#### [Work instructions]
What lines below include the string "Assistenza"? Pick them out and copy them.

#### [Data for this exercise]
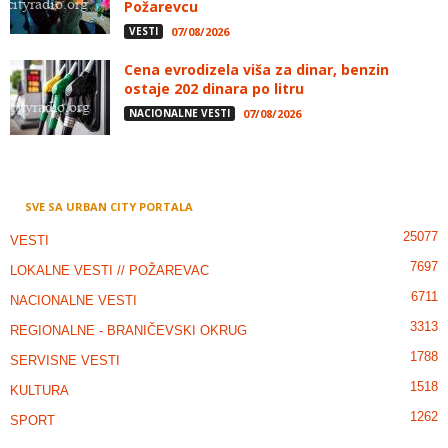
Požarevcu
VESTI
07/08/2026
Cena evrodizela viša za dinar, benzin
ostaje 202 dinara po litru
NACIONALNE VESTI
07/08/2026
SVE SA URBAN CITY PORTALA
25077
VESTI
7697
LOKALNE VESTI // POŽAREVAC
6711
NACIONALNE VESTI
3313
REGIONALNE - BRANIČEVSKI OKRUG
1788
SERVISNE VESTI
1518
KULTURA
1262
SPORT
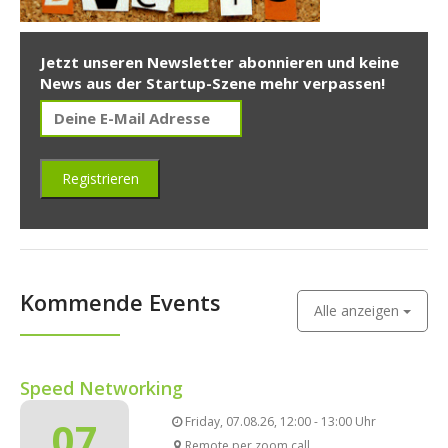
Jetzt unseren Newsletter abonnieren und keine
News aus der Startup-Szene mehr verpassen!
Kommende Events
Alle anzeigen
Speed Networking
07
Friday, 07.08.26, 12:00 - 13:00 Uhr
Remote per zoom call,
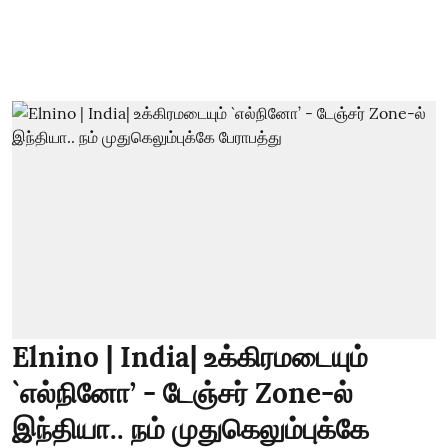
Elnino | India| உக்கிரமடையும்
`எல்நினோ’ - டேஞ்சர் Zone-ல்
இந்தியா.. நம் முதுகெலும்புக்கே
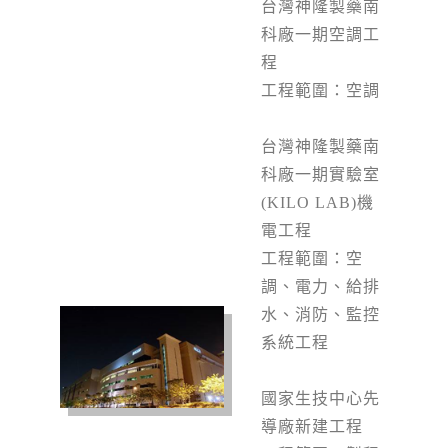
台灣神隆製藥南
科廠一期空調工
程
工程範圍：空調
台灣神隆製藥南
科廠一期實驗室
(KILO LAB)
機
電工程
工程範圍：空
調、電力、給排
水、消防、監控
系統工程
國家生技中心先
導廠新建工程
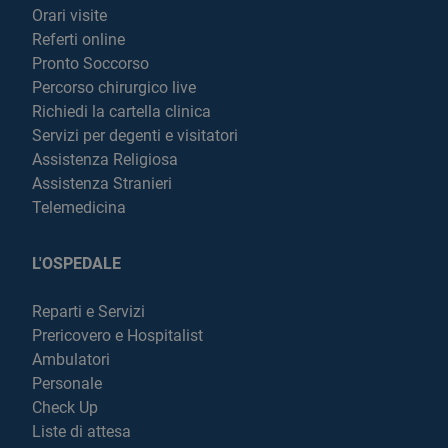
Orari visite
Referti online
Pronto Soccorso
Percorso chirurgico live
Richiedi la cartella clinica
Servizi per degenti e visitatori
Assistenza Religiosa
Assistenza Stranieri
Telemedicina
L'OSPEDALE
Reparti e Servizi
Prericovero e Hospitalist
Ambulatori
Personale
Check Up
Liste di attesa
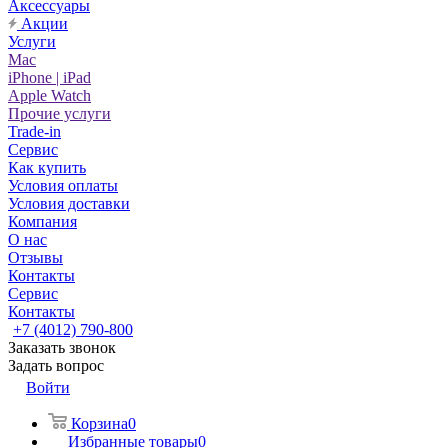
Аксессуары
Акции
Услуги
Mac
iPhone | iPad
Apple Watch
Прочие услуги
Trade-in
Сервис
Как купить
Условия оплаты
Условия доставки
Компания
О нас
Отзывы
Контакты
Сервис
Контакты
+7 (4012) 790-800
Заказать звонок
Задать вопрос
Войти
Корзина
0
Избранные товары
0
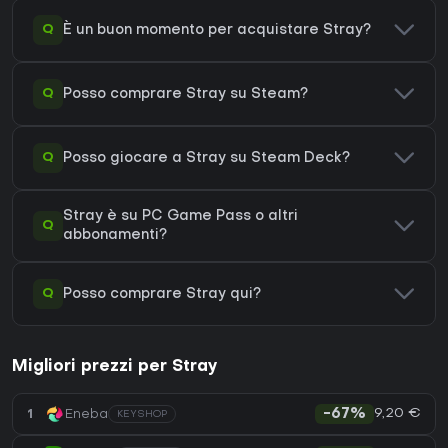
Q
È un buon momento per acquistare Stray?
Q
Posso comprare Stray su Steam?
Q
Posso giocare a Stray su Steam Deck?
Stray è su PC Game Pass o altri
Q
abbonamenti?
Q
Posso comprare Stray qui?
Migliori prezzi per Stray
9,20 €
1
Eneba
-67%
KEYSHOP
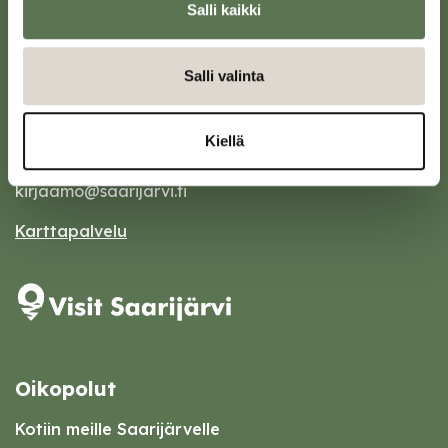
Salli kaikki
Salli valinta
Saarijärven kaupunki
Sivulantie 11, PL 13
Kiellä
43100 Saarijärvi
kirjaamo@saarijarvi.fi
Karttapalvelu
Oikopolut
Kotiin meille Saarijärvelle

#### [Worked solution]
Assistenza Religiosa
Assistenza Stranieri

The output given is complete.